Bay has been heating up in recent weeks, and went the opposite way on his home run on Monday night, which is a sign he could be regaining the form that propelled him to 36 home runs with the Red Sox in 2009.
After Friday's win against the Nationals, Gee improved his record to 10-3 with a 3.69 ERA and finds himself among the top three candidates for the NL Rookie of the Year award. The other two contenders are Braves teammates first baseman Freddie Freeman, who is hovering around a .300 average with 15 HR and 52 RBI, and closer Craig Kimbrel, who currently has 31 saves and 2.04 ERA.
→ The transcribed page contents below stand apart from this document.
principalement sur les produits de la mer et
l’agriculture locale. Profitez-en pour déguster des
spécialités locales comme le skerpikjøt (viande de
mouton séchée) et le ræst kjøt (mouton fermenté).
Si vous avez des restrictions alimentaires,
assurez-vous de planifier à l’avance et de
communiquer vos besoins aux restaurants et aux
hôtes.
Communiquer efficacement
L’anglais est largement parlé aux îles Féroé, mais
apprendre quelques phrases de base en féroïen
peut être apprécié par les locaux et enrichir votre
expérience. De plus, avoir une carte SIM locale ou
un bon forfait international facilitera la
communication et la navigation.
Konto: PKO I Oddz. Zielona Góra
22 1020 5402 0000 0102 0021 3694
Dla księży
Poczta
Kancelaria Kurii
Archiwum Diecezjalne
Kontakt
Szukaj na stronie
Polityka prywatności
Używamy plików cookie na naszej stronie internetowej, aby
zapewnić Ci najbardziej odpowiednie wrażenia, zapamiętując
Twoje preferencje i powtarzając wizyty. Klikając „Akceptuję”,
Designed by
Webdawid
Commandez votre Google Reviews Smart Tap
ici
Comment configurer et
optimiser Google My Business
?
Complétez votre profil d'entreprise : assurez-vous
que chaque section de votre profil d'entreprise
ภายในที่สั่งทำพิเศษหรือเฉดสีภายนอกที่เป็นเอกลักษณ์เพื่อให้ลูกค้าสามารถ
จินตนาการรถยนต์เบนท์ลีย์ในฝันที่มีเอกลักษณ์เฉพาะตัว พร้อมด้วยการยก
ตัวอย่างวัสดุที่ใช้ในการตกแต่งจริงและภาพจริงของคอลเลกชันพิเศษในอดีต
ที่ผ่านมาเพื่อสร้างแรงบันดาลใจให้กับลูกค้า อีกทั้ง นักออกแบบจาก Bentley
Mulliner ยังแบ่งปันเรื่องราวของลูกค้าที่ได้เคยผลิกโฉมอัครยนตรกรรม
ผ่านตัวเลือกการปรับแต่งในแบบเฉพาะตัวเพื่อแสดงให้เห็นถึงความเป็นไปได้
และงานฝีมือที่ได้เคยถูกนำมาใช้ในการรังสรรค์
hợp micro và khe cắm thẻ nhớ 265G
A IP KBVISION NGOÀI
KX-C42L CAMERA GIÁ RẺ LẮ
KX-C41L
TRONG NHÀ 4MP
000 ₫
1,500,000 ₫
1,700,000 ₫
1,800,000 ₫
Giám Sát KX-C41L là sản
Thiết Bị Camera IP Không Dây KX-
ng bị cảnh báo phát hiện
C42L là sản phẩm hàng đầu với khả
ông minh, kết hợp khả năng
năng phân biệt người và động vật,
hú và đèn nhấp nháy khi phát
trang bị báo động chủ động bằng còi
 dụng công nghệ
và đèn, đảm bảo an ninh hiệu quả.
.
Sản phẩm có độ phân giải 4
The edge that Gee has going into the final months is age. Gee is 25 years old, which has afforded him more baseball experience than Freeman, 22, and Kimbrel, 23.
If Gee can maintain his consistency in his final eight or nine starts, he could end up with 15 wins and an ERA in the low threes for a surging playoff contending team. This would make him the front-runner for the Rookie of the Year award.
Since this former member of "Generation K" took an over-decade-long hiatus from Queens, his performance has been solid upon his return in 2011, pitching to a 3.58 ERA and a WHIP of 1.21, even after Monday night's four-run debacle.
After GM Sandy Alderson got rid of K-Rod and the nuclear vesting option that accompanied him to the Brewers, Izzy has been the Mets' primary closer and has gone 5-for-5 in save opportunities. If the Mets are going to win the close games down the stretch, they're going to need Izzy to forget games like Monday night and perform like the Izzy of old.
If these predictions come to fruition over the last two months of the season, the Mets will be looking at October baseball. As much as it pains me to remember, on September 12, 2007, the Mets held a seven-game lead on the second-place Phillies, and we all know how that ended. It's going to take a lot, but the Mets still have a chance.